Abstract 607: Endothelin-1 Increases ß-Actin Expression During Osteochondrogenesis of Aortic Smooth Muscle Cells from Leptin-Deficient ob/ob Mice

Abstract

β-actin, a highly conserved gene/protein, which is usually not modulated by different stimuli, is routinely used to normalize target gene or protein expression in experimental biology, and so defined endogenous housekeeping gene. However, investigators showed that β-actin expression could change during cellular growth and differentiation.

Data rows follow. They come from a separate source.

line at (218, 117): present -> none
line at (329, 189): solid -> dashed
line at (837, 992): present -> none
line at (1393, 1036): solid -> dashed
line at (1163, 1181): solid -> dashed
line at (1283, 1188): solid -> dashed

We hypothesized that endothelin 1 (ET-1), a cellular proliferative agonist, increases β-actin expression and stimulates calcification in vascular smooth muscle cells (SMC) from obob mice. Primary aortic SMC passage 4-6 isolated from obese leptin-deficient (obob) and from C57BL/6 (C57) mice were incubated without (Cont) or with ET-1 50nM (ET) for 0-72h. Cell lysates were assessed for β-actin and RUNX2 expression by western blotting and normalized by GAPDH. ObobET SMC increased β-actin expression after 24h, 48h and 72h (1.68±0.06, 1.66±0.05, 1.73±0.06 respectively) vs obobCont (1.01±0.07), p<.05 n=6. However, C57ET did not change β-actin expression (0.91±0.06, 1.04±0.03, 0.99±0.08) after 24h, 48h and 72h respectively vs. C57Cont (0.95 ± 0.04), p=NS n=6. Concomitantly, obobET SMC increased osteochondrogenic differentiation, by modulating RUNX2 (1.23±0.03 vs obobCont 1±0.01, p<.05 n=3) after 48h, which did not occur in C57 (C57ET 1.07±0.07 vs C57Cont 1.02±0.11), p=NS. Furthermore, obobET increased calcification vs obobCont (1.69±0.025 vs 1.03±0.03) after 14 days p<.05, n=3 and C57ET did not calcify (0.97±0.02 vs C57Cont 1±0.05), p=NS. We showed that ET-1 modulates β-actin expression and osteochodrogenenic differentiation only in obob SMC, thus increasing calcification. In conclusion, β-actin is not a consistent endogenous control in ET-1-stimulated SMC from obob mice during osteochondrogenic differentiation.